Before you reproduce the entries that follow, strip out any image they contain and keep the rest exact.

Dataset entries
-------------------------
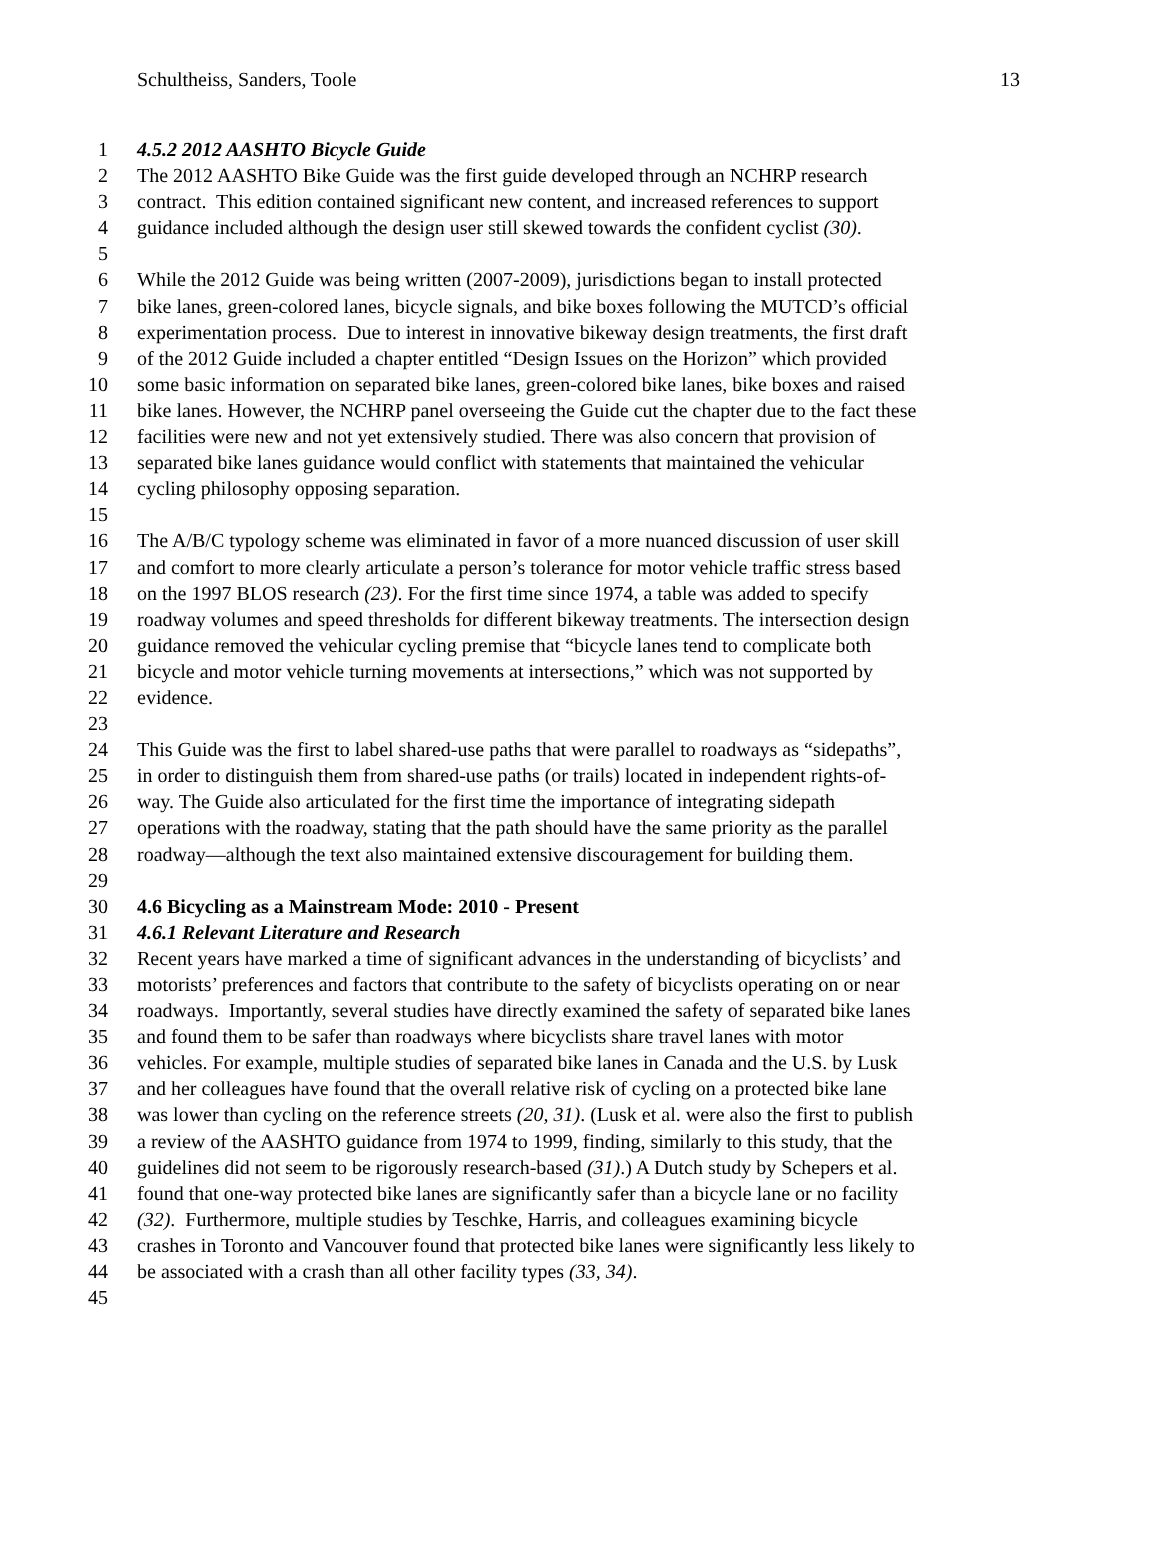Schultheiss, Sanders, Toole 13
1 4.5.2 2012 AASHTO Bicycle Guide
2 The 2012 AASHTO Bike Guide was the first guide developed through an NCHRP research
3 contract. This edition contained significant new content, and increased references to support
4 guidance included although the design user still skewed towards the confident cyclist (30).
5
6 While the 2012 Guide was being written (2007-2009), jurisdictions began to install protected
7 bike lanes, green-colored lanes, bicycle signals, and bike boxes following the MUTCD’s official
8 experimentation process. Due to interest in innovative bikeway design treatments, the first draft
9 of the 2012 Guide included a chapter entitled “Design Issues on the Horizon” which provided
10 some basic information on separated bike lanes, green-colored bike lanes, bike boxes and raised
11 bike lanes. However, the NCHRP panel overseeing the Guide cut the chapter due to the fact these
12 facilities were new and not yet extensively studied. There was also concern that provision of
13 separated bike lanes guidance would conflict with statements that maintained the vehicular
14 cycling philosophy opposing separation.
15
16 The A/B/C typology scheme was eliminated in favor of a more nuanced discussion of user skill
17 and comfort to more clearly articulate a person’s tolerance for motor vehicle traffic stress based
18 on the 1997 BLOS research (23). For the first time since 1974, a table was added to specify
19 roadway volumes and speed thresholds for different bikeway treatments. The intersection design
20 guidance removed the vehicular cycling premise that “bicycle lanes tend to complicate both
21 bicycle and motor vehicle turning movements at intersections,” which was not supported by
22 evidence.
23
24 This Guide was the first to label shared-use paths that were parallel to roadways as “sidepaths”,
25 in order to distinguish them from shared-use paths (or trails) located in independent rights-of-
26 way. The Guide also articulated for the first time the importance of integrating sidepath
27 operations with the roadway, stating that the path should have the same priority as the parallel
28 roadway—although the text also maintained extensive discouragement for building them.
29
30 4.6 Bicycling as a Mainstream Mode: 2010 - Present
31 4.6.1 Relevant Literature and Research
32 Recent years have marked a time of significant advances in the understanding of bicyclists’ and
33 motorists’ preferences and factors that contribute to the safety of bicyclists operating on or near
34 roadways. Importantly, several studies have directly examined the safety of separated bike lanes
35 and found them to be safer than roadways where bicyclists share travel lanes with motor
36 vehicles. For example, multiple studies of separated bike lanes in Canada and the U.S. by Lusk
37 and her colleagues have found that the overall relative risk of cycling on a protected bike lane
38 was lower than cycling on the reference streets (20, 31). (Lusk et al. were also the first to publish
39 a review of the AASHTO guidance from 1974 to 1999, finding, similarly to this study, that the
40 guidelines did not seem to be rigorously research-based (31).) A Dutch study by Schepers et al.
41 found that one-way protected bike lanes are significantly safer than a bicycle lane or no facility
42 (32). Furthermore, multiple studies by Teschke, Harris, and colleagues examining bicycle
43 crashes in Toronto and Vancouver found that protected bike lanes were significantly less likely to
44 be associated with a crash than all other facility types (33, 34).
45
-------------------------
* [Output of the task]
Schultheiss, Sanders, Toole 13
1 4.5.2 2012 AASHTO Bicycle Guide
2 The 2012 AASHTO Bike Guide was the first guide developed through an NCHRP research
3 contract. This edition contained significant new content, and increased references to support
4 guidance included although the design user still skewed towards the confident cyclist (30).
5
6 While the 2012 Guide was being written (2007-2009), jurisdictions began to install protected
7 bike lanes, green-colored lanes, bicycle signals, and bike boxes following the MUTCD’s official
8 experimentation process. Due to interest in innovative bikeway design treatments, the first draft
9 of the 2012 Guide included a chapter entitled “Design Issues on the Horizon” which provided
10 some basic information on separated bike lanes, green-colored bike lanes, bike boxes and raised
11 bike lanes. However, the NCHRP panel overseeing the Guide cut the chapter due to the fact these
12 facilities were new and not yet extensively studied. There was also concern that provision of
13 separated bike lanes guidance would conflict with statements that maintained the vehicular
14 cycling philosophy opposing separation.
15
16 The A/B/C typology scheme was eliminated in favor of a more nuanced discussion of user skill
17 and comfort to more clearly articulate a person’s tolerance for motor vehicle traffic stress based
18 on the 1997 BLOS research (23). For the first time since 1974, a table was added to specify
19 roadway volumes and speed thresholds for different bikeway treatments. The intersection design
20 guidance removed the vehicular cycling premise that “bicycle lanes tend to complicate both
21 bicycle and motor vehicle turning movements at intersections,” which was not supported by
22 evidence.
23
24 This Guide was the first to label shared-use paths that were parallel to roadways as “sidepaths”,
25 in order to distinguish them from shared-use paths (or trails) located in independent rights-of-
26 way. The Guide also articulated for the first time the importance of integrating sidepath
27 operations with the roadway, stating that the path should have the same priority as the parallel
28 roadway—although the text also maintained extensive discouragement for building them.
29
30 4.6 Bicycling as a Mainstream Mode: 2010 - Present
31 4.6.1 Relevant Literature and Research
32 Recent years have marked a time of significant advances in the understanding of bicyclists’ and
33 motorists’ preferences and factors that contribute to the safety of bicyclists operating on or near
34 roadways. Importantly, several studies have directly examined the safety of separated bike lanes
35 and found them to be safer than roadways where bicyclists share travel lanes with motor
36 vehicles. For example, multiple studies of separated bike lanes in Canada and the U.S. by Lusk
37 and her colleagues have found that the overall relative risk of cycling on a protected bike lane
38 was lower than cycling on the reference streets (20, 31). (Lusk et al. were also the first to publish
39 a review of the AASHTO guidance from 1974 to 1999, finding, similarly to this study, that the
40 guidelines did not seem to be rigorously research-based (31).) A Dutch study by Schepers et al.
41 found that one-way protected bike lanes are significantly safer than a bicycle lane or no facility
42 (32). Furthermore, multiple studies by Teschke, Harris, and colleagues examining bicycle
43 crashes in Toronto and Vancouver found that protected bike lanes were significantly less likely to
44 be associated with a crash than all other facility types (33, 34).
45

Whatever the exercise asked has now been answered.